▶ [Exercise] In the passage on André Spicer below, reproduce word for word the part starting with "His research on" and going on through "top scholarly journals.".

André Spicer is a New Zealand academic, Dean, and Professor of Organisational Behaviour at Bayes Business School, City, University of London. He is an expert in the fields of Organisational Behaviour, Leadership and Corporate Social Responsibility, and is the founding director of ETHOS: The Centre for Responsible Enterprise at Bayes.

==Early life==
Spicer was born and raised in Whangārei, New Zealand. He earned a bachelor's degree from the University of Otago, and a PhD from the University of Melbourne.

==Career==
Spicer started his career at the University of Warwick and eventually became a professor of Organisation Studies there. He then became Professor of Organisational Behaviour at Bayes Business School, City, University of London. He was the founding director of ETHOS: The Centre for Responsible Enterprise there and the Head of the Faculty of Management.

His research on wellbeing, organizational politics, organisational culture, employee identity, new organizational forms, work space and leadership among other areas of expertise have been published in numerous top scholarly journals.

▶ [Record excerpts]

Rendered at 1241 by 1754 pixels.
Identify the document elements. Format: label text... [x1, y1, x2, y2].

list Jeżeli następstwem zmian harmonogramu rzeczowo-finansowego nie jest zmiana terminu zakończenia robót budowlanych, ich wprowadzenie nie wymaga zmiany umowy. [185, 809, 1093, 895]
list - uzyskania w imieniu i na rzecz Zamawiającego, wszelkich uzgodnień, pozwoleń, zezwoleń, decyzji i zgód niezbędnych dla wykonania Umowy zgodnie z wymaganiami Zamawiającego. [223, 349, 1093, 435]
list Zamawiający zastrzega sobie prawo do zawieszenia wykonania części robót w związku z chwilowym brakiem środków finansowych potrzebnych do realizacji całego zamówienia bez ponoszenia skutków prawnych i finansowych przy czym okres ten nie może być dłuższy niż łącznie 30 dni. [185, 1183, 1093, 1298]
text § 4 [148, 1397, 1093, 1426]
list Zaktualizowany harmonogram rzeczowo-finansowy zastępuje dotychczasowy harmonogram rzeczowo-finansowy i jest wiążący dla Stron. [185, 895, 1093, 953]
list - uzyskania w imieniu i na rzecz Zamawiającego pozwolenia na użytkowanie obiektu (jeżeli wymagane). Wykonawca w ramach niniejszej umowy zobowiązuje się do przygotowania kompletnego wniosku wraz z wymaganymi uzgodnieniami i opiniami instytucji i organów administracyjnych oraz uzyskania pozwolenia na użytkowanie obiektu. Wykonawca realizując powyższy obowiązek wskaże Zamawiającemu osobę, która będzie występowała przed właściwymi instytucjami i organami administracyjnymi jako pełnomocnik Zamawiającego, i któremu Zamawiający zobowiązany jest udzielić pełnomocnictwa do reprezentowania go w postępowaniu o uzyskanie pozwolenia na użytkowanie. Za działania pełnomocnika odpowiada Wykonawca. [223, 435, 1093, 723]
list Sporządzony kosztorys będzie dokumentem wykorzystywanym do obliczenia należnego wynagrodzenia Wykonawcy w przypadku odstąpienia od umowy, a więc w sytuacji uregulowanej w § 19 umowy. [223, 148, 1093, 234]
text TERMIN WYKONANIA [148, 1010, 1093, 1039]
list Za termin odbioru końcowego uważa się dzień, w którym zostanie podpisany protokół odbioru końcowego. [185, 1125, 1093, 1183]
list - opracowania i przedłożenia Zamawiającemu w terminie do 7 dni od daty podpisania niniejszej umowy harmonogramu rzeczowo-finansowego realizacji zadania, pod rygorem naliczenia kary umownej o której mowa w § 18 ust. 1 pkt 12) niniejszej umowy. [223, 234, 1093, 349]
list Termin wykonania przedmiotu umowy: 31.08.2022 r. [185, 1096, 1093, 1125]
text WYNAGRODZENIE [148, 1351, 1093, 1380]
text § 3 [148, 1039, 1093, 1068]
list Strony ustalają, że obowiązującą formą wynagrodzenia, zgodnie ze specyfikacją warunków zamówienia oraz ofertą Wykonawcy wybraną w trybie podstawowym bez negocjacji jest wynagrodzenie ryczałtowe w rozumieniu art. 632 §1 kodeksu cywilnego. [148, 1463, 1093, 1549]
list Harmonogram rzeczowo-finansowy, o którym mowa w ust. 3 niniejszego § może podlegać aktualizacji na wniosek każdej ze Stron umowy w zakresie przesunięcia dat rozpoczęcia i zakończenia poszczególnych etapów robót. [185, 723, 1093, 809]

▶ [Expected answer]
His research on wellbeing, organizational politics, organisational culture, employee identity, new organizational forms, work space and leadership among other areas of expertise have been published in numerous top scholarly journals.